En las fotografías de ambiente callejero que se conservan de los primeros decenios de la posguerra civil española, se ve a muchas personas de uniforme. Hay militares de graduación y sin ella, curas de sotana, monjas tocadas en variadas composturas, policías municipales con porra o con casco de explorador, guardias civiles con montera o a carreras, niños de colegio de pago con chaquetilla y escudo bordado, y otros, de inclusa, con mandilones a cuadros y pelo rapado, domésticas de casa de postín con la servidumbre de una cofia, señoras con abrigos de visón en verano y señores embigotados con cintillo en el sobrero y brazalete de luto en la manga del terno o gabardina, tal vez, nos encontramos incluso a serenos con chuzo de vuelta a casa tras su ronda nocturna, …
Los albores de la democracia y su promulgación efectiva, trajeron, camufladas entre tantas cosas buenas, el miedo a las manifestaciones tanto las ideológicas como las de pertenencia a una profesión, ya fuera de fe o de trabajo, y más en especial, a las particulares de orden militar o religioso. Desaparecieron de la vista los uniformes que nos resultaban propios de oficios que eran antes muy comunes, que acabaron restringidos a mostrarse con todo su esplendor solo en los actos conmemorativos por la Patria y en las iglesias y claustros por la gloria de Dios.

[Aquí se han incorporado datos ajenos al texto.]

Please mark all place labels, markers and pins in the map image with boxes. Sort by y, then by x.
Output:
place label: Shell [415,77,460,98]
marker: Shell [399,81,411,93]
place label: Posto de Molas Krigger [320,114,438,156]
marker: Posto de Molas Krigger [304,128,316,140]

Había miedos nuevos: de atentados, de que le encasillaran a uno, de que hicieran mofa de las creencias más profundas. También era justo pensar, como descargo de la discreción de nuevo cuño, que nadie estaba obligado a llevar expuesta su tonsura o acarrear visibles los signos de sus devociones y apetencias. Los hábitos se guardaban, a la espera de la concreta ocasión, con bolas contra la polilla, en los armarios.

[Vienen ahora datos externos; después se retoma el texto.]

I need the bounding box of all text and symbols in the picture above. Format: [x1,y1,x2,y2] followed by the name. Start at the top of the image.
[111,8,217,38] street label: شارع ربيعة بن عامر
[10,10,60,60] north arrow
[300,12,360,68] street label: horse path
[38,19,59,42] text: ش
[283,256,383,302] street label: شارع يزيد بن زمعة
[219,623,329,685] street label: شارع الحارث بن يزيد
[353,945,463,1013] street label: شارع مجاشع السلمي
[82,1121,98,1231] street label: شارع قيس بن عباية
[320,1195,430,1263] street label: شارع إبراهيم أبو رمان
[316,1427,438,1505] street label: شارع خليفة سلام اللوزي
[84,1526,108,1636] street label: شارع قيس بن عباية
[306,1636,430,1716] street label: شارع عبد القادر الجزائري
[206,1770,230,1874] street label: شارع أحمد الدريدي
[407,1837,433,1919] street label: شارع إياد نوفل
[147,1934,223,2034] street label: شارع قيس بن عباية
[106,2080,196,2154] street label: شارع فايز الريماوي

Pero el animal humano gusta de exhibirse, y aparecieron otras indicaciones, que fueron dócilmente asimiladas por la mayoría del rebaño, sobre que cómo había que mostrarse. Al principio, los líderes de la rebelión al uniforme, idearon variaciones en el pelaje y en el atuendo que pretendían mostrarse diferentes: pelos largos, barbas y greñas, piernas y senos al aire, ropas sueltas, pantalones de pata de elefante o en canutillo. Pronto, todos imitaron, y, pretendiendo vestirse al gusto de cada uno, se consiguió ser indiscernible del grupo y, por tanto, pasar a ser desapercibido.
Hoy, en que todos vamos vestidos iguales a la moda, el uniforme ha calado más adentro, llegando a los cerebros. Se que afirmar esta uniformidad concreta no es de recibo, y que no gusta a algunos que haya quienes digamos que la sociedad ha absorbido, como Lacoonte, a sus hijos, devorándolos por fuera y por dentro. Lo individual sucumbe ante la fuerza de lo mismo. La igualdad se manifiesta ahora, incluso, en la escasez de ideas originales, en la forma ovejuna en la que se alinean los espíritus con los patrones colectivos que ya no somos capaces ni de discernir quién los inculca.
Los espacios para mostrar nuestra empatía con la masa se han hecho, por tanto, más extensos. Los estadios, más grandes; los lugares de reunión de la manada, más concretos. La expresión de pareceres, la discusión de la que surge el conocimiento ventajoso, muy escasa.
Y ay de quien no lleve puesto el uniforme, porque será identificado de inmediato como ajeno a la tribu, sospechoso. Aunque, como la historia no termina aquí, solo habrá que esperar a que baje de nuevo la marea y, como sucedió en otras ocasiones, alguna generación venidera advertirá que hemos estado idolatrando a tipos que, habiéndonos hecho creer que llevaban uniforme, lo que nos estaban dejando es, en su propio beneficio, en pelotillas.